Vorliegender Text —
----------
Redner(in): Christina Weiss
Datum: 29.03.2004
Untertitel: Kulturstaatsministerin Weiss spricht bei der Veranstaltung "Die Rede" des SPD-Kulturforums Schleswig-Holstein am 29. März 2004 in Plön über Ästhetik und Kunst, das "Gesetz des guten Tons" und die Aufgaben der Bundeskulturpolitik.
Anrede: Anrede,
Quelle (evtl. nicht mehr verfügbar): http://archiv.bundesregierung.de/bpaexport/rede/43/629543/multi.htm
Kunst und Verwaltung, so konstatierte einst Adorno apodiktisch, seien inkompatibel, weil die Kunst immer nur das Besondere, das Unangepasste, das Gegen-die-Normen vertreten kann. Man kann dieses Diktum so interpretieren, dass Kulturpolitik als wenig aussichtsreiches Unterfangen erscheint. Man kann aus ihm aber auch eine Verpflichtung, eine besondere Herausforderung lesen: Die Künste brauchen gerade deshalb einen Vermittler, eine Vertretung, die in die Gesellschaft wirkt. Kulturpolitik hat die Aufgabe, Freiräume zu schaffen, um künstlerische Produktion zu ermöglichen. Sie muss als Vermittlerin agieren, sie muss Brücken bauen zwischen Kunst und Publikum, dafür Sorge tragen, dass Angebote der Information, des Begreifens, des Diskutierens bereit stehen.
----------
Aufgabe 1 —
Schreib den Abschnitt der Rede, der mit den Worten „Redner(in): Christina Weiss“ beginnt und mit „Aufgaben der Bundeskulturpolitik.“ endet, noch einmal ab und tausche dabei „Plön“ gegen „Lübeck“.
Die Rede und die Zeilen stammen aus verschiedenen Quellen.

Datenauszug —
----------
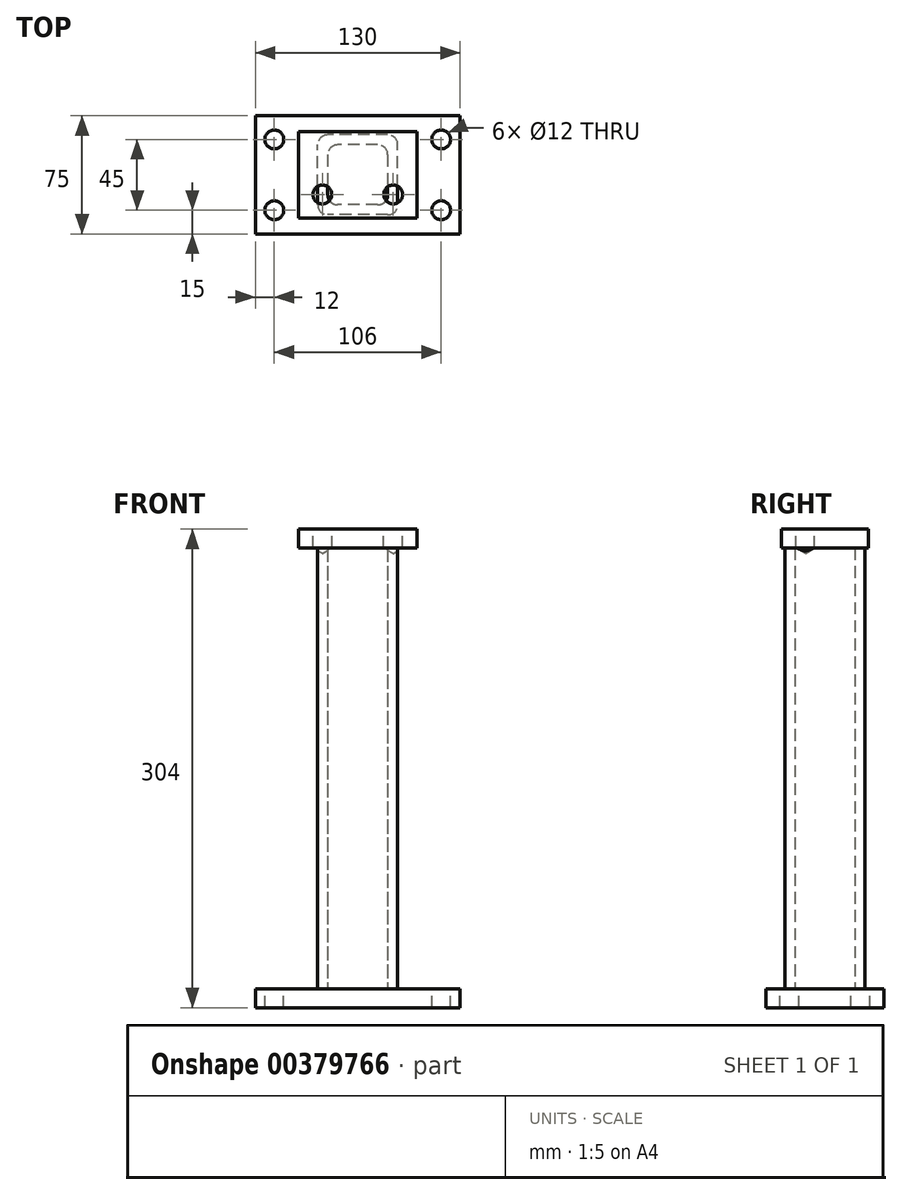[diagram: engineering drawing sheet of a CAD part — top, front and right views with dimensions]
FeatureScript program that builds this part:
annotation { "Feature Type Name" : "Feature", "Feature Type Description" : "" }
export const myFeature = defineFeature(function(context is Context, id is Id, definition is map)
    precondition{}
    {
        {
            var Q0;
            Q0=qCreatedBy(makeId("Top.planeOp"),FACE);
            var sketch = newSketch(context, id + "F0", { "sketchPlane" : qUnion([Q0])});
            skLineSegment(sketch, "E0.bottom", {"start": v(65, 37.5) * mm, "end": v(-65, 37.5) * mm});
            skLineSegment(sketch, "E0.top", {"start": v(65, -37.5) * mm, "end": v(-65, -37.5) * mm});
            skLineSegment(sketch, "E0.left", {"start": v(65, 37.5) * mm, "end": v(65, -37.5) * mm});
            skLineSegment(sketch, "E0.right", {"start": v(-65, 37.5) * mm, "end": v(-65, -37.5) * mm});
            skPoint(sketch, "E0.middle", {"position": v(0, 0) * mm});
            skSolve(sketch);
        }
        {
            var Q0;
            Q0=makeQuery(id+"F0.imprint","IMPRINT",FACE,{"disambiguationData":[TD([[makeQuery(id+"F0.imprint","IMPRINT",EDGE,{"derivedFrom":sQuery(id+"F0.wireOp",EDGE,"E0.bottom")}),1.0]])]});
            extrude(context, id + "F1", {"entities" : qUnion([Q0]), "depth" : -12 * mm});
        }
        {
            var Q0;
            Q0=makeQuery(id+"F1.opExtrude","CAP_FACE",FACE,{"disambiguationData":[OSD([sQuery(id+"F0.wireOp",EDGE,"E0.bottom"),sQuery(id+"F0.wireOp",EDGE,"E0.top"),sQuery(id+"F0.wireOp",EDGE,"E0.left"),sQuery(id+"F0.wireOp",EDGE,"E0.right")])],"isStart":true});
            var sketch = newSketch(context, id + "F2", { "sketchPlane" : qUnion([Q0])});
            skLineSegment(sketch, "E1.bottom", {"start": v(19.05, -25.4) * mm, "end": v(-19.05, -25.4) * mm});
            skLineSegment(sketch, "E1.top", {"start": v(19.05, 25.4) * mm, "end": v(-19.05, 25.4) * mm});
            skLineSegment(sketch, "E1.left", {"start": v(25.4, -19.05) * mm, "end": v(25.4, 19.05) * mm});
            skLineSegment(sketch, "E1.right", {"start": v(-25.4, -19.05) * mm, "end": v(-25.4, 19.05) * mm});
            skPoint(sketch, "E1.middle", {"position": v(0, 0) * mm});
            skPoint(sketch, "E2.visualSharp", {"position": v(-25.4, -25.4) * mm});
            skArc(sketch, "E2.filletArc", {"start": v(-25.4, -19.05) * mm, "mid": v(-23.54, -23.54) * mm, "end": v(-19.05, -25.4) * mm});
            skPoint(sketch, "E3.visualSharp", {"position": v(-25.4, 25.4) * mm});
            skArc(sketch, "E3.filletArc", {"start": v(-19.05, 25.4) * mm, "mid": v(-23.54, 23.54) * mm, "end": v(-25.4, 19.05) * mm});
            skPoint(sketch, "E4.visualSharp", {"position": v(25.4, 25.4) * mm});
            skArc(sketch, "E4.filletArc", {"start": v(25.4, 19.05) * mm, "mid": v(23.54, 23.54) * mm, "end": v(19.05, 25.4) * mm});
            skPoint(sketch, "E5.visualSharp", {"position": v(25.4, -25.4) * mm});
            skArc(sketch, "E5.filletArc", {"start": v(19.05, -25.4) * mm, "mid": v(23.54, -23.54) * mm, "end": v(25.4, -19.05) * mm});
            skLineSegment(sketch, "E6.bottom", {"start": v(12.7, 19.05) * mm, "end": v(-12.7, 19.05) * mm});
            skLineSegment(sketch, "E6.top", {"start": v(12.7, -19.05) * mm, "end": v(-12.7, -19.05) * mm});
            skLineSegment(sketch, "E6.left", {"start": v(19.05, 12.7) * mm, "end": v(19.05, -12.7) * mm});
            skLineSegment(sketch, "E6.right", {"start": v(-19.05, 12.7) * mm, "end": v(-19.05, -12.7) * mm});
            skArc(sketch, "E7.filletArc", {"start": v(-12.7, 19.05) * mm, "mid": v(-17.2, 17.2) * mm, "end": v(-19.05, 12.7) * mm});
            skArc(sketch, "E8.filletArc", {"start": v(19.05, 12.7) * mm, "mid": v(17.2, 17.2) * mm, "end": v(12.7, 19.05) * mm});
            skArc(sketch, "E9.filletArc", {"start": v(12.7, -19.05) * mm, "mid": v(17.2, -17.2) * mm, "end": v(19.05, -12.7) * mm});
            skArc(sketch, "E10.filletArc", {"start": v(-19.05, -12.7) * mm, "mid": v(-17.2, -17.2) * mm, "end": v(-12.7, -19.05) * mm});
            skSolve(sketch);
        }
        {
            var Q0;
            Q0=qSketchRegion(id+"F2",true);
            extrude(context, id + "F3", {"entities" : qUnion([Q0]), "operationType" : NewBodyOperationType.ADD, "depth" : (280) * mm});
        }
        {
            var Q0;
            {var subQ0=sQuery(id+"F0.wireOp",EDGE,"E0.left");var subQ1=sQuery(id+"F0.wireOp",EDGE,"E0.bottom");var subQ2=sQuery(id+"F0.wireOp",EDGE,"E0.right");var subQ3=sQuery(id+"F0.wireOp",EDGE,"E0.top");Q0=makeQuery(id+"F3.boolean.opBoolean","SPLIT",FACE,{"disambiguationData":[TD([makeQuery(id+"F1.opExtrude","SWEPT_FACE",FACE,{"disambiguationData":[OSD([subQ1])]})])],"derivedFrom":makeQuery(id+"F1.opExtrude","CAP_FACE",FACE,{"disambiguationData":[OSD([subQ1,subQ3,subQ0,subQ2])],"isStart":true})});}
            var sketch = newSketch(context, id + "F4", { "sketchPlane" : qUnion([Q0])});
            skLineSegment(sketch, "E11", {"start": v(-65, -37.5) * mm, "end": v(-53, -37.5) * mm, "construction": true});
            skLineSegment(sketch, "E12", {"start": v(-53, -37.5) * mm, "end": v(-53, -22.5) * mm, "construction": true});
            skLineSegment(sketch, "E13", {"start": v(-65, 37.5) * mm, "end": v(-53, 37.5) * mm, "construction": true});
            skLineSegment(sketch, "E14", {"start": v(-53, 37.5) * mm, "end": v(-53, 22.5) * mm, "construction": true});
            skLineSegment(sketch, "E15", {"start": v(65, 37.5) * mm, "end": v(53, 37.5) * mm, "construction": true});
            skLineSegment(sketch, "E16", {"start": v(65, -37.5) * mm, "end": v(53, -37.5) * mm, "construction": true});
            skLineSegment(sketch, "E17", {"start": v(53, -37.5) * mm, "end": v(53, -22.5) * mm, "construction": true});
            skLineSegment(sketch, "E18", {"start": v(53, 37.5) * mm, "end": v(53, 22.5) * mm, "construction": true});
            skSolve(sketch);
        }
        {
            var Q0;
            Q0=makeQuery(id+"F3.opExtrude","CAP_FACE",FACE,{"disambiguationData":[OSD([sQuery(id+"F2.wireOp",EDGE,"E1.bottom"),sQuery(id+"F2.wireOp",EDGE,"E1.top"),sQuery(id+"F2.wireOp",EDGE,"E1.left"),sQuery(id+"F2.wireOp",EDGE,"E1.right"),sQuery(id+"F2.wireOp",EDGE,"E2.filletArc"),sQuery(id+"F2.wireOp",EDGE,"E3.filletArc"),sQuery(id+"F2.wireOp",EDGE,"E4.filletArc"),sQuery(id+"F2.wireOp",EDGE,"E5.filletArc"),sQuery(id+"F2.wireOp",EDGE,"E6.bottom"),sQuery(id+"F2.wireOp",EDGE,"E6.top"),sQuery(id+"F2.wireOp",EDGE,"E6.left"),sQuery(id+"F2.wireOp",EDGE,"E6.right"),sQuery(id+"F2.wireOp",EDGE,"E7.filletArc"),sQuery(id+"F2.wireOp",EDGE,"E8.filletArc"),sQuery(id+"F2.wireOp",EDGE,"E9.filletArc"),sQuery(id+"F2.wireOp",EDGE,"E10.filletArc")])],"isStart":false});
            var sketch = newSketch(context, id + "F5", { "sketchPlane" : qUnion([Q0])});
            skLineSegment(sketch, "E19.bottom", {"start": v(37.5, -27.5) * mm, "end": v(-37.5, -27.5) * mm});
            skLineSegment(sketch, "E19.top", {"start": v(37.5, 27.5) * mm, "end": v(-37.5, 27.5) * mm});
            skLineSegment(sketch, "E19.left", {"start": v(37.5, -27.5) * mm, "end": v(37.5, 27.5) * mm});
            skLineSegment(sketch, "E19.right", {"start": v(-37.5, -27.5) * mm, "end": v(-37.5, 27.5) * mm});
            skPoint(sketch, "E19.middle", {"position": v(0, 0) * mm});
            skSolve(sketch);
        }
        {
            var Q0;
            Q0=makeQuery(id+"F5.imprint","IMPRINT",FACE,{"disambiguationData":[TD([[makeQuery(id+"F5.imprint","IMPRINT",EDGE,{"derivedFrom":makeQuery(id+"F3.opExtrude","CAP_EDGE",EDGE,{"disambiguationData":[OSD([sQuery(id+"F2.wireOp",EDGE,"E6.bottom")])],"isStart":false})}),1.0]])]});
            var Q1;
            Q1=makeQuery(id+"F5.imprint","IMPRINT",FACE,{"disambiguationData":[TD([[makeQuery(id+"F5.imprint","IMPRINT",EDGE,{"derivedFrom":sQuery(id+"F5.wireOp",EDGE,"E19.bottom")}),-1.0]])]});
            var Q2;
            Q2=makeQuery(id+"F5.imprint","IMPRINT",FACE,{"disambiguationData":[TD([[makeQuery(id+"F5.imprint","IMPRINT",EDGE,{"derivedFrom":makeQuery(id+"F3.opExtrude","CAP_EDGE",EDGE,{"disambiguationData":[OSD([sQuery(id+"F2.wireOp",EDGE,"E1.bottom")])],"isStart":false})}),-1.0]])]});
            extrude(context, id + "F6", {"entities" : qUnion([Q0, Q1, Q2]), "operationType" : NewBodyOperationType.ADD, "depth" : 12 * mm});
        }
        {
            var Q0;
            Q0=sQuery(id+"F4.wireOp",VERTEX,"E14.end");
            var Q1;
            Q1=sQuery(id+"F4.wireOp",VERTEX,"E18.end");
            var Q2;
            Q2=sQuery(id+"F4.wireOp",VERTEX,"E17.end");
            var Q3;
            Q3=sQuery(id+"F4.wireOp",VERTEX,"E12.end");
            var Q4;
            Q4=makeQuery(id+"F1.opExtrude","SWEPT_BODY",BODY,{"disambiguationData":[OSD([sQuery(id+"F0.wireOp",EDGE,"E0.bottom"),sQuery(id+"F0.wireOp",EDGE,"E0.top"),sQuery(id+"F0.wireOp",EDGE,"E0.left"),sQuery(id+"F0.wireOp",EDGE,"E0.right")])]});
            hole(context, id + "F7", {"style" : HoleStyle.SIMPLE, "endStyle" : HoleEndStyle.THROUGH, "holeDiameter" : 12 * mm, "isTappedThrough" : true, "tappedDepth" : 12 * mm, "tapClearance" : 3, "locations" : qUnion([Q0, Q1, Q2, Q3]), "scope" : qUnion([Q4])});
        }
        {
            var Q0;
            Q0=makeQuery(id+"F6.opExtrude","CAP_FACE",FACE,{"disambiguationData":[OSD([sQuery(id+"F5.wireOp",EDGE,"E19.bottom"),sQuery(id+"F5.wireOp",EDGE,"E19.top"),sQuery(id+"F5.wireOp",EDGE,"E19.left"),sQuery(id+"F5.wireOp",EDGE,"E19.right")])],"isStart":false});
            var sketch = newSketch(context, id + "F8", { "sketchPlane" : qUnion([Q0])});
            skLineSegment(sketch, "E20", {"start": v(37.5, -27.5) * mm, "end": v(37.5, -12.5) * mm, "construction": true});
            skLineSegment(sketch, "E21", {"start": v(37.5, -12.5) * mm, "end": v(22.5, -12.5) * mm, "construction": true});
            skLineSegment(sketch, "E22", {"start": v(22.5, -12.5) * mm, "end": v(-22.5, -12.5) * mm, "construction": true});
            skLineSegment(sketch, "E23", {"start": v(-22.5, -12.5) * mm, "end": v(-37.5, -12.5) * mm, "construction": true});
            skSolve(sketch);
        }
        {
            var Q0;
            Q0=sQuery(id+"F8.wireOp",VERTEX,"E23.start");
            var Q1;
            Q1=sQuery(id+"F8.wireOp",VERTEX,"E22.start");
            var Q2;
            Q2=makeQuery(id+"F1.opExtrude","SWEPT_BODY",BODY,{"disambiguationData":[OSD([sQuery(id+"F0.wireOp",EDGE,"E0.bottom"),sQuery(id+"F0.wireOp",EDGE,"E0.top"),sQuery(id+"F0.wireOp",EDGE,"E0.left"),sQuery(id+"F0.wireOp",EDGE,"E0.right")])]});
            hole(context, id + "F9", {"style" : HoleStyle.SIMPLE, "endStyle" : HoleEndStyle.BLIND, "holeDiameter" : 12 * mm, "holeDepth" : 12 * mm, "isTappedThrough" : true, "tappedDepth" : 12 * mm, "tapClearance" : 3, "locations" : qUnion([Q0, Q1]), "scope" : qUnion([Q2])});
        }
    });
----------
Aufgabe 2 —
Finde alle Zeilen, in denen die Zeichenfolge „sketchPlane“ vorkommt, und schreib sie ab. Groß- und Kleinschreibung ist zu beachten.

Ergebnis 1 —
Redner(in): Christina Weiss
Datum: 29.03.2004
Untertitel: Kulturstaatsministerin Weiss spricht bei der Veranstaltung "Die Rede" des SPD-Kulturforums Schleswig-Holstein am 29. März 2004 in Lübeck über Ästhetik und Kunst, das "Gesetz des guten Tons" und die Aufgaben der Bundeskulturpolitik.

Ergebnis 2 —
            var sketch = newSketch(context, id + "F0", { "sketchPlane" : qUnion([Q0])});
            var sketch = newSketch(context, id + "F2", { "sketchPlane" : qUnion([Q0])});
            var sketch = newSketch(context, id + "F4", { "sketchPlane" : qUnion([Q0])});
            var sketch = newSketch(context, id + "F5", { "sketchPlane" : qUnion([Q0])});
            var sketch = newSketch(context, id + "F8", { "sketchPlane" : qUnion([Q0])});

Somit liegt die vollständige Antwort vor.